This is true if there's just one other PG, and that other PG is
unavailable. But there may be setups with more than 2 PGs, where one PG
is perfectly healthy while another is transitioning. In such a case,
it'd be reasonable to switch PGs towards the healthy one.

 - multipathd doesn't get notified of ALUA state changes. It polls in
rather long time intervals (5s). If this logic is implemented in
multipathd, we'll see considerable latency in PG switching.

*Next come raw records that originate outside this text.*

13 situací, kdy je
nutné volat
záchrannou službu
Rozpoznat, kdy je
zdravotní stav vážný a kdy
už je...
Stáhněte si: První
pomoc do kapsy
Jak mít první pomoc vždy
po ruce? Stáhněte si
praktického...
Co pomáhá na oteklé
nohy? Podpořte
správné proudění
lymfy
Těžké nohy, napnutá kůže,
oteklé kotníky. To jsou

- In general, multipathd doesn't have full control over dm-multipath PG
switching. Some logic is in the kernel and some in user space. It's not
easy for multipathd to prevent the kernel from switching to a certain
PG. Basically the only way is to set all paths in that PG to failed
status.

Here's one dumb question: ALUA defines "transitioning" in an abstract
fashion, as a "movement from one target port asymmetric access state to
another". This doesn't say anything about the state the port is
transitioning towards. IOW, it could be transitioning towards "STANDBY"
or "UNAVAILABLE", perhaps even "OFFLINE". I am unsure if this makes
sense in practice; I _guess_ that most of the time "transitioning"
means something like "booting". Your suggestions seem to confirm that.
at least for PURE hardware, "transitioning" always means "will be
usable soon". Is this correct? And if yes, to which extent could this
be generalized to other arrays, past, present, and future?

Regards
Martin